The Future is in Content Aggregators

Today after my visit to the MOPA exhibition (in San Diego) entitled Staking Claim: A California Invitational, a few thoughts brewed in my mind. Now it's going to take a moment for me to get to my point so please bear with me. 

In my 23 years as a photographer, I've seen a lot of change. One of the big changes is that content, i.e. photography, has lost much of its value in the digital world. Instead, huge value is placed on those resources that aggregate content. Witness the rise in Google, Instagram and countless other web portals and search engines. 

Case in point: A 17 year old kid can create a search engine app and sell it for $30 million to Yahoo.

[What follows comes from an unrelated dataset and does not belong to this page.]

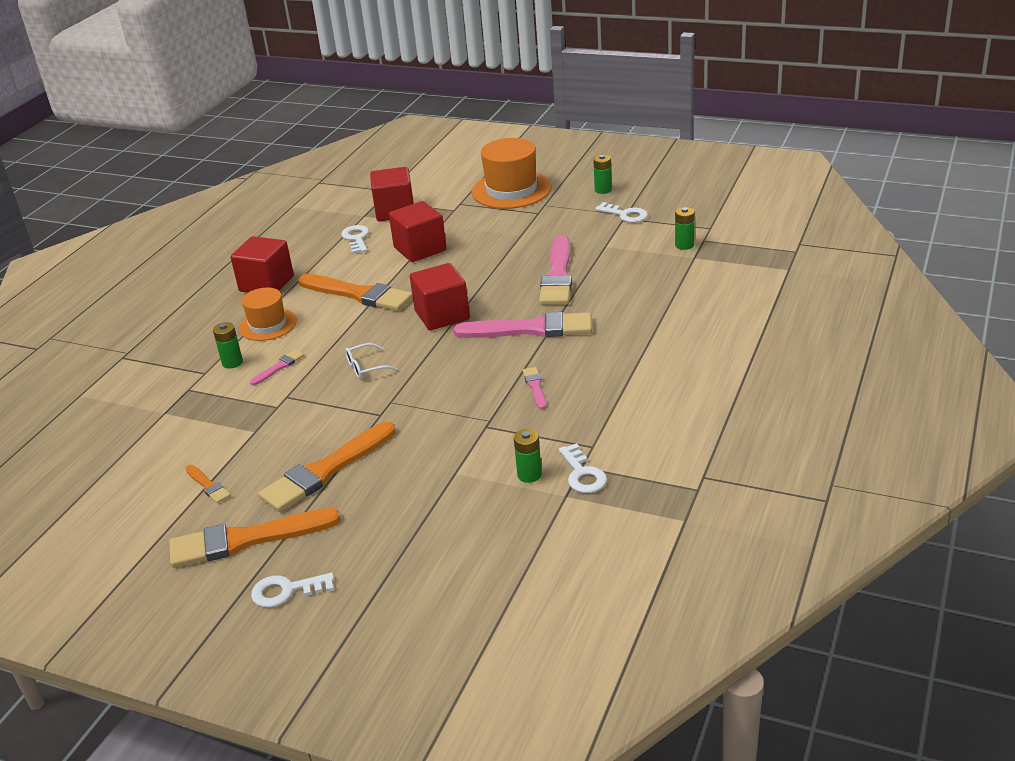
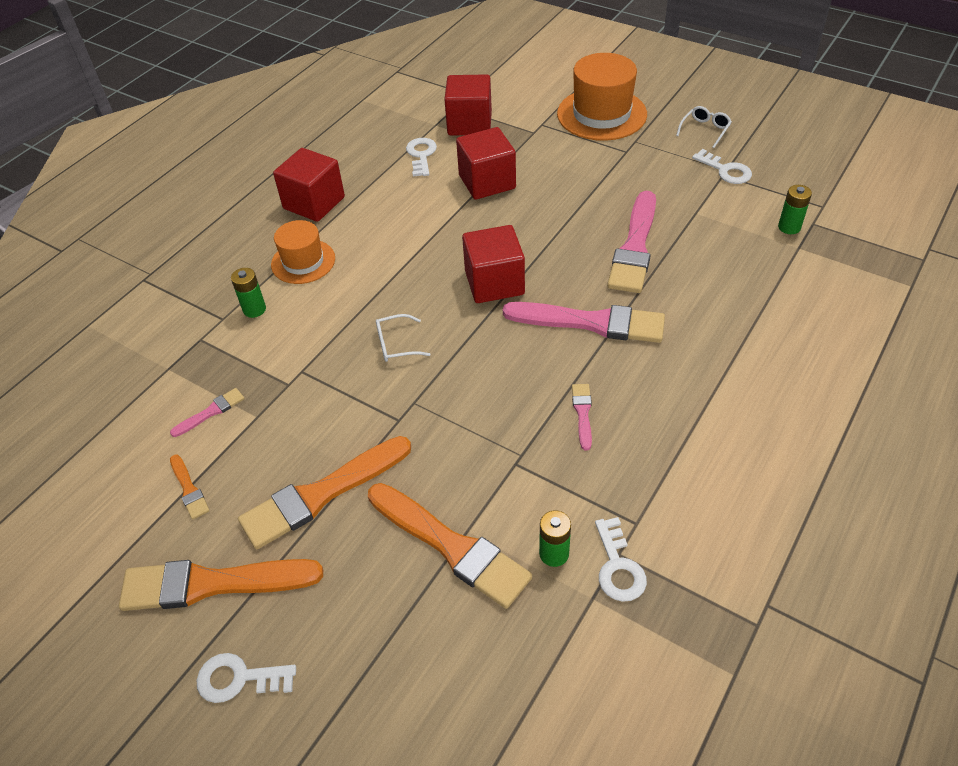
camera: 10 degrees right, 15 degrees up
(279, 367) = (302, 326): pink brush -> pink brush (211, 412)
(359, 294) = (409, 235): orange brush -> orange brush (451, 546)
(603, 190) = (705, 130): green battery -> white glasses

Meanwhile, the content being collected is valued in pennies at most. ("Sorry, we have no budget for photography, but you'll get lots of exposure.")

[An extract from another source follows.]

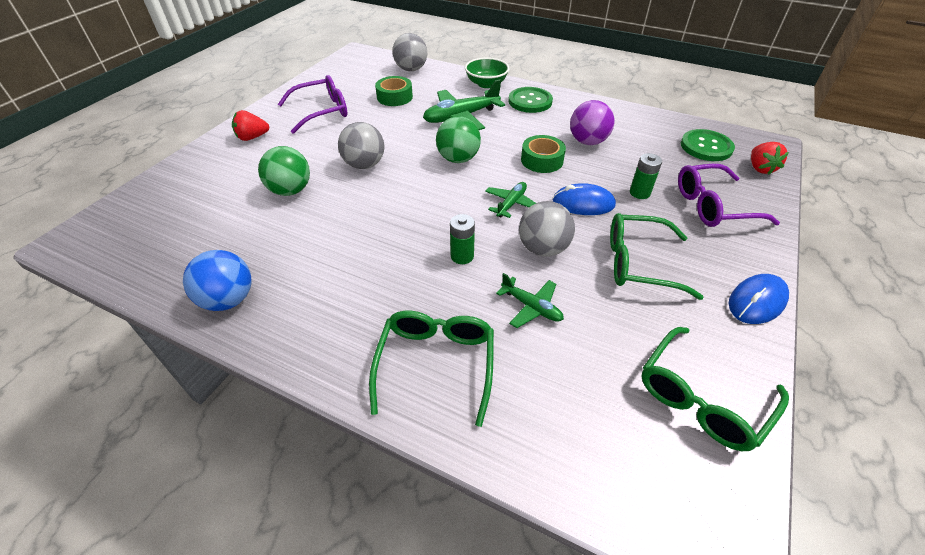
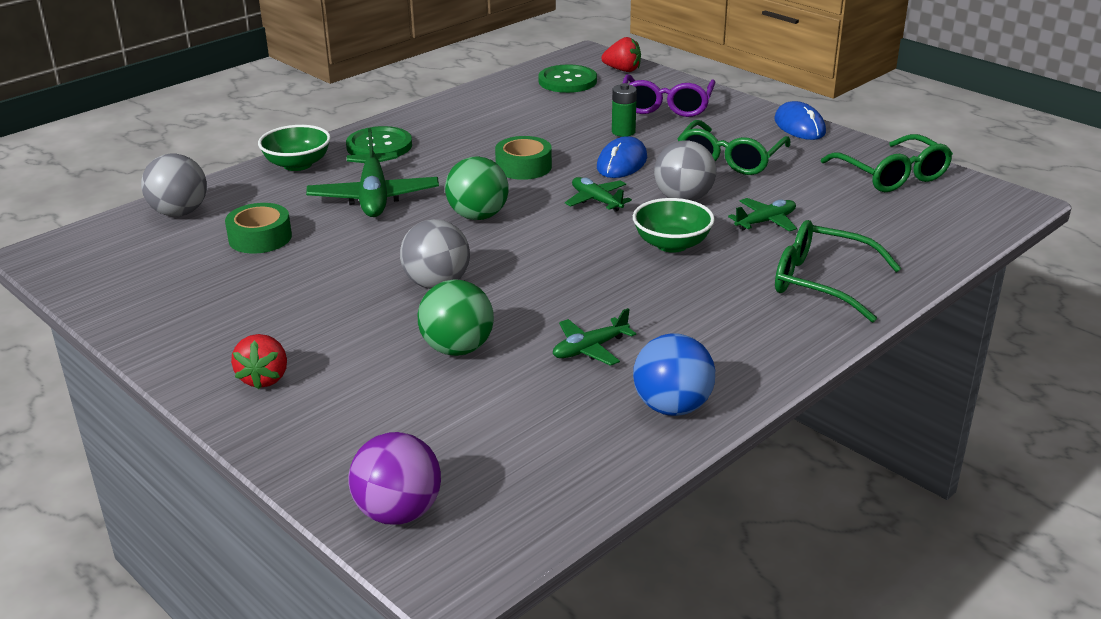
camera: 70 degrees left, 15 degrees down
(299, 245) = (590, 349): none -> green plane
(322, 111) = (240, 305): purple glasses -> none
(462, 256) = (672, 244): green battery -> green bowl
(587, 141) = (506, 134): purple ball -> purple ball (398, 512)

So back to the MOPA show. Of the 16 photographers, three were... content aggregators. One collected images from Google Street View, another collected old mug shots, and yet another collected castaway snapshots and pasted them to the wall (albeit with a large hole punched in the center). Now if just one such artist (I don't think the word photographer really applies here) were included in the show, I could accept that. But three out of 16? That's a significant chunk of some intensely valuable wall space. 

Now I'm left with several questions: Is this an aberration? Is content aggregation now on par with content creation in the photographic art world? Is it fair to label these content aggregators as "photographers?" Has our digital experience inured us to the difference between the two? Is this the trend for the future? 

Or am I just a curmudgeon clinging to some romanticized past?